▶ EXERCISE REQUIREMENTS: Below are records; transcribe only the line with "area clean and dry to prevent infection." and those after it, through the last line, without any change.

(Page images and extracted text)
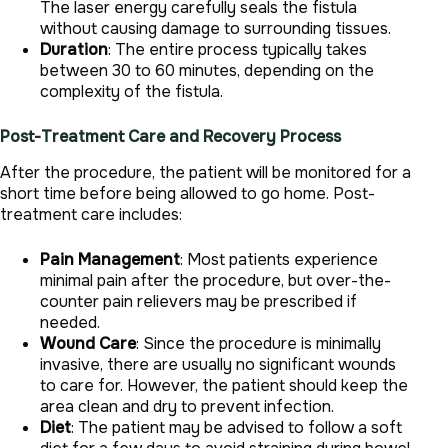
The laser energy carefully seals the fistula
without causing damage to surrounding tissues.
Duration
: The entire process typically takes
between 30 to 60 minutes, depending on the
complexity of the fistula.
Post-Treatment Care and Recovery Process
After the procedure, the patient will be monitored for a
short time before being allowed to go home. Post-
treatment care includes:
Pain Management
: Most patients experience
minimal pain after the procedure, but over-the-
counter pain relievers may be prescribed if
needed.
Wound Care
: Since the procedure is minimally
invasive, there are usually no significant wounds
to care for. However, the patient should keep the
area clean and dry to prevent infection.
Diet
: The patient may be advised to follow a soft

▶ RESPONSE AREA:
area clean and dry to prevent infection.
Diet
: The patient may be advised to follow a soft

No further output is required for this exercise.